Parts of the exercise ::
1. Answer these from the introduction on Montreal:
(a) In what year did Jacques Cartier reach the island of Montreal?
(b) By what year was Montreal more Anglophone than Francophone?
(c) How far is Montreal from the US border?
2. Which individual people does the introduction on Montreal name? List every one.
— start Text excerpt —
Introduction A Beautiful Mess

Montreal is an island, both literally and figuratively.

It took us longer to put this anthology together than we’d hoped, but that didn’t surprise us much. Montreal is one of the oldest cities in North America and seems to be in a constant state of flux, changing its personality every few decades. Today, the city has its own language: Franglais (or Frenglish). Maybe the first word spoken in that language was noir.

Noir is Montreal.

It’s unsettling, it’s subversive, it’s palpable, but it’s never obvious. Noir is in the shadows. Montreal’s long history is dominated by cultures coming together, almost. And cultures coming apart, almost. But always continuing.

When Frenchman Jacques Cartier reached the island of Montreal in 1535, he was met by the inhabitants of the village of Hochelaga, the Saint Lawrence Iroquoians. Yet when Samuel de Champlain arrived seventy years later, the village was gone. Champlain established a fur trading post, which grew slowly, and in 1725, walls were built to fortify the French village.

After the Seven Years’ War in 1763, French colonies in North America became British but kept the French civil laws, the seigneurial system, Catholicism, and the French language. Immigration opened up to more than just Roman Catholics and by 1830 Montreal was more Anglophone than Francophone. The city remained that way into the next century, when many people began moving from rural Quebec for jobs in Montreal factories, bringing back the Francophone majority. The first major exodus from Quebec came between 1840 and 1930, when about 900,000 French Canadians left for work in New England (including the ancestors of Jack Kerouac and Peyton Place author Marie Grace DeRepentigny, who published as Grace Metalious).

You may be wondering what any of this has to do with the short stories in this volume, but history is everywhere in Montreal. And everything.

Canada claims to be a mosaic of people, as opposed to America’s melting pot. In Canada, we don’t strive to melt into one identity, we are a mosaic of many identities. Yeah, that’s the polite and positive spin we put on the struggle that people have gone through to maintain their own identities, and Montreal is ground zero for that struggle.

Montreal has its own identity. Multicultural, urban, industrial — it’s not like the rest of Quebec. For a long time it was the biggest city in Canada, the financial and cultural center, but it was never much like the rest of the country. Only forty miles from the US border, Montreal has always been a popular destination for Americans, though it’s definitely nothing like America.

In fact, in 1775, Montreal was the first place occupied by American forces who thought they would be welcomed as liberators. The idea was that French Canadians would join Americans against the British, but as always, Montreal was complicated and unpredictable and things didn’t go according to plan. The Americans left in 1776.
— end Text excerpt —
— start Stored data —
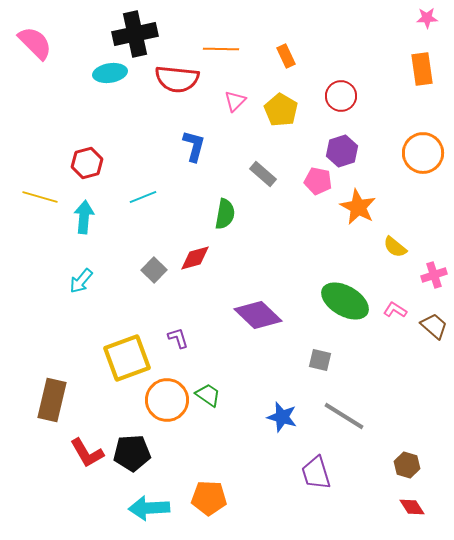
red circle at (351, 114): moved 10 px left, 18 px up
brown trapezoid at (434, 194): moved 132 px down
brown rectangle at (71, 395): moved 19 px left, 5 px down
— end Stored data —
— start Stored data —
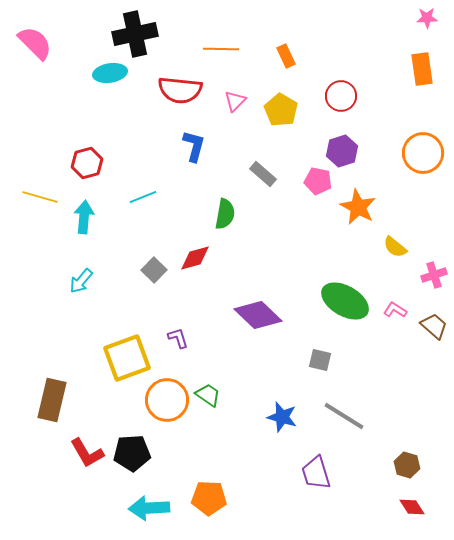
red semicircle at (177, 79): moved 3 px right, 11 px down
— end Stored data —
Expected answers ::
1.
(a) 1535
(b) 1830
(c) Forty miles

2.
- Jacques Cartier
- Samuel de Champlain
- Jack Kerouac
- Marie Grace DeRepentigny (who published as Grace Metalious)